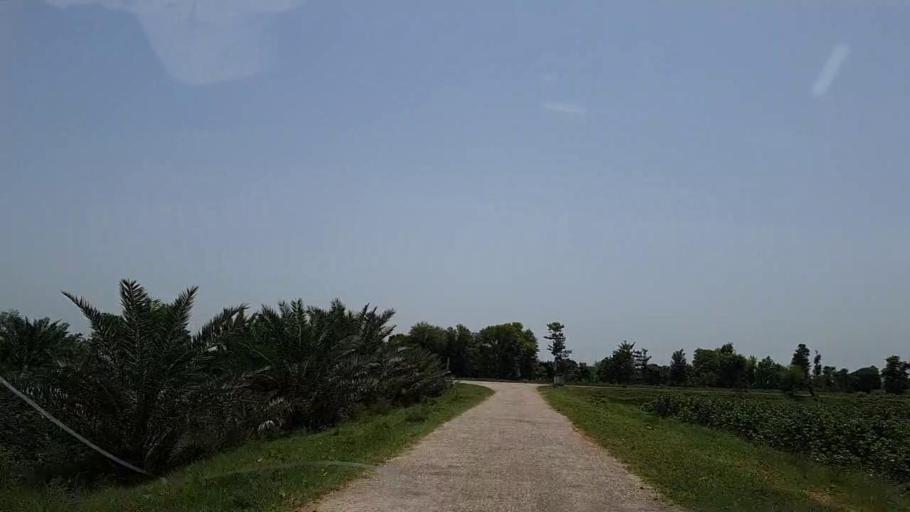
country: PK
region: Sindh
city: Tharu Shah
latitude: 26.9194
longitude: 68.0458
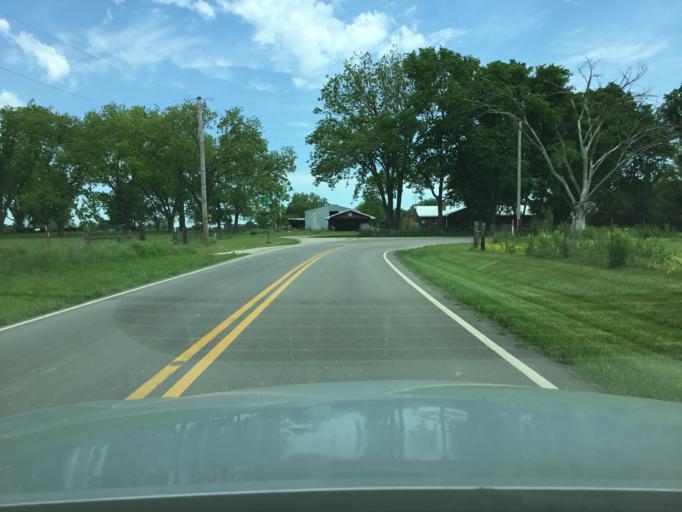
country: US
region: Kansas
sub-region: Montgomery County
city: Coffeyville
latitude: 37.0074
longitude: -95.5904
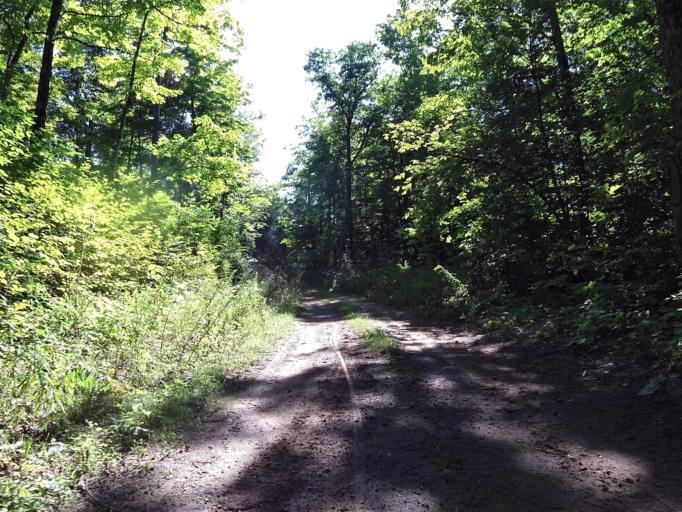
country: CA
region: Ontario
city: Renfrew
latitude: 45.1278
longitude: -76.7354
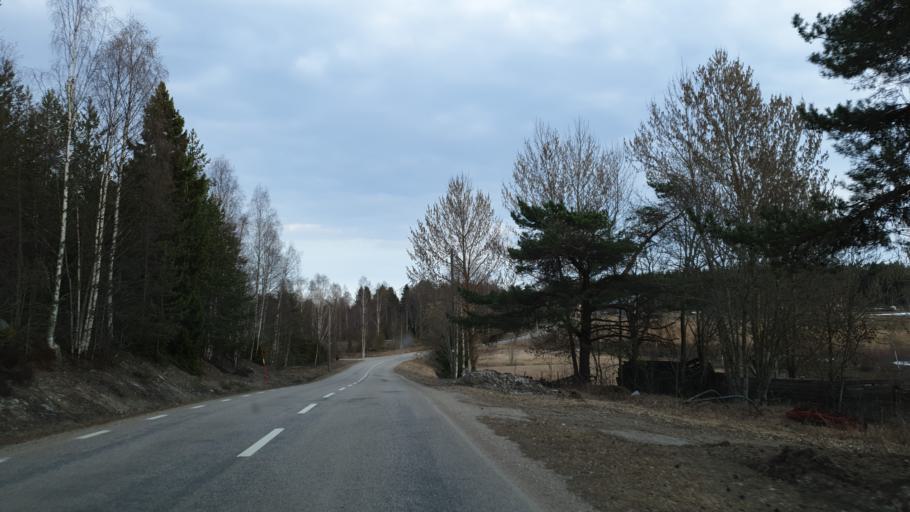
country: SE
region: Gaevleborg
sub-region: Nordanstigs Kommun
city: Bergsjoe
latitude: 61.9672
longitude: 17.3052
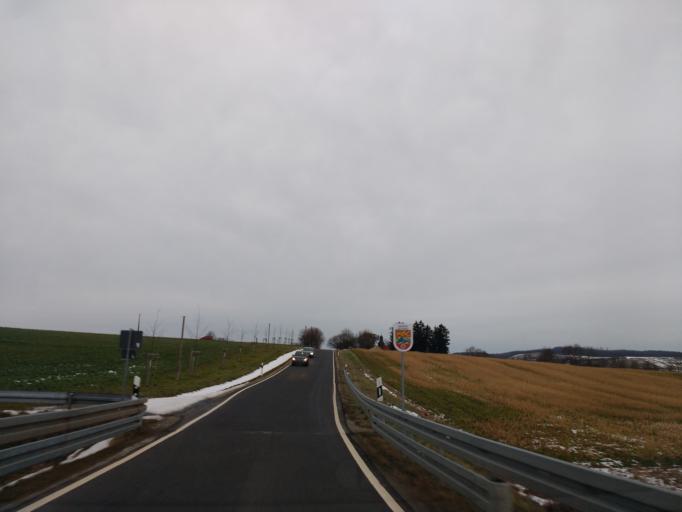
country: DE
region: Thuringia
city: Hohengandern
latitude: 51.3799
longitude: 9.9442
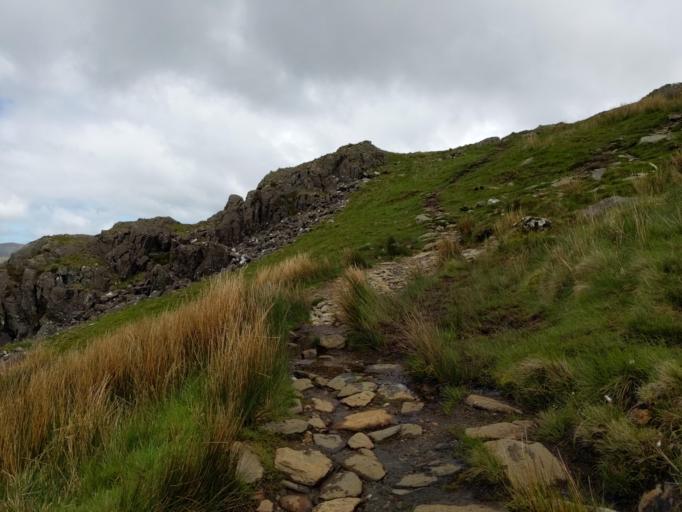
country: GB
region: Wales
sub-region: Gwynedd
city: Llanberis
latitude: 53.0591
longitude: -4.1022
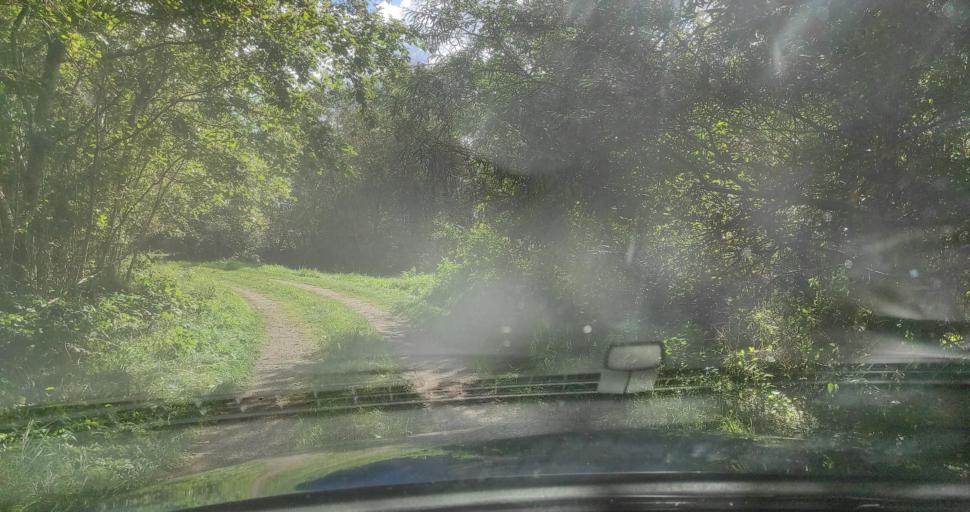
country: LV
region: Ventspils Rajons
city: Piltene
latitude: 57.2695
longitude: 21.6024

WHAT IS BEING ASKED: Copy out every one of the records above word for word, omitting the pictures.

SOLUTION TO THIS PROBLEM:
country: PK
region: Sindh
city: Tharu Shah
latitude: 26.9194
longitude: 68.0458
country: US
region: Kansas
sub-region: Montgomery County
city: Coffeyville
latitude: 37.0074
longitude: -95.5904
country: CA
region: Ontario
city: Renfrew
latitude: 45.1278
longitude: -76.7354
country: SE
region: Gaevleborg
sub-region: Nordanstigs Kommun
city: Bergsjoe
latitude: 61.9672
longitude: 17.3052
country: DE
region: Thuringia
city: Hohengandern
latitude: 51.3799
longitude: 9.9442
country: GB
region: Wales
sub-region: Gwynedd
city: Llanberis
latitude: 53.0591
longitude: -4.1022
country: LV
region: Ventspils Rajons
city: Piltene
latitude: 57.2695
longitude: 21.6024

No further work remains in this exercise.